Richard called Scotty to him—Scotty dragging his mop and bucket slowly down the aisle—and asked him to keep watch over the counter, and Scotty replied with a long and meaningful salute, as if he were a soldier in the delivery-boy army, followed by a quiet giggle to himself.
Benny followed his father into the back room, a dark, cobweb-ridden space lined with rusted-out shelving units.
“What did the doctor say?” Richard peered at the prescription. “Dr. Harris, he’s all right. You could do worse.”
“Stress, probably,” said Benny.
“That’s a lot of stress.” He motioned to Benny’s hair and made a whoosh sound.
“Yeah, well, I am under a lot of stress, Dad, what with my parents getting divorced and my mother practically on her deathbed. How about you?” Benny was pissed. Were they going to be coy suddenly? Were they going to pretend that the last few months hadn’t happened?
His father turned from him and shuffled off between the shelving units, and didn’t say anything, it turned icy quiet, spiders froze in their webs, and Benny could hear Scotty singing “The Star-Spangled Banner” through the door. Finally Richard returned, red-faced, with a pill bottle in hand. Benny waited for him to explode. Benny felt a delicious anticipation take hold of him; he craved some sort of show of emotion from his grunting, withdrawn, disappointed father.

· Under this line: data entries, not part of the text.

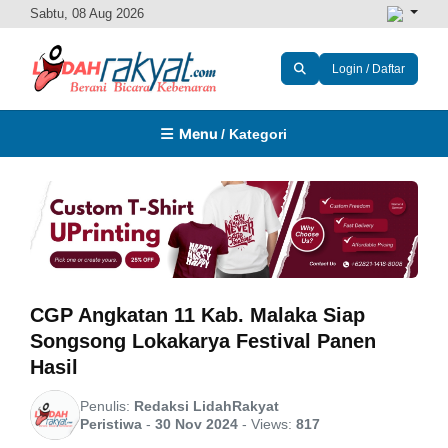
Sabtu, 08 Aug 2026
Login / Daftar
Menu
/ Kategori
CGP Angkatan 11 Kab. Malaka Siap
Songsong Lokakarya Festival Panen
Hasil
Penulis:
Redaksi LidahRakyat
Peristiwa
-
30 Nov 2024
-
Views:
817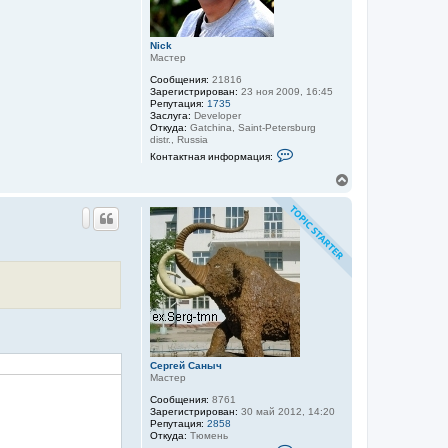
о
а
в
ч
а
а
т
Nick
л
е
Мастер
л
у
Сообщения:
21816
я
Зарегистрирован:
23 ноя 2009, 16:45
В
Репутация:
1735
о
Заслуга:
Developer
р
Откуда:
Gatchina, Saint-Petersburg
о
distr., Russia
н
К
2
Контактная информация:
о
2
н
6
В
т
е
а
р
к
н
т
у
н
а
т
я
ь
и
с
н
я
ф
к
о
н
р
м
а
а
ч
ц
а
Сергей Саныч
и
л
Мастер
я
у
п
Сообщения:
8761
о
Зарегистрирован:
30 май 2012, 14:20
л
Репутация:
2858
ь
Откуда:
Тюмень
з
К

But Richard kept himself calm, handing his son the bottle, and then taking two steps back and rubbing his hands together, some imaginary dust flicking off onto the floor.
He said, “We make the decisions we make, Benny. We cannot take them back. I am not a perfect person.” Benny watched as his father chose his words, plucked them from deep within his heart. “I can only tell you this: Your mother was making me crazy. Not normal crazy. Crazy crazy. Like it was going to kill me.”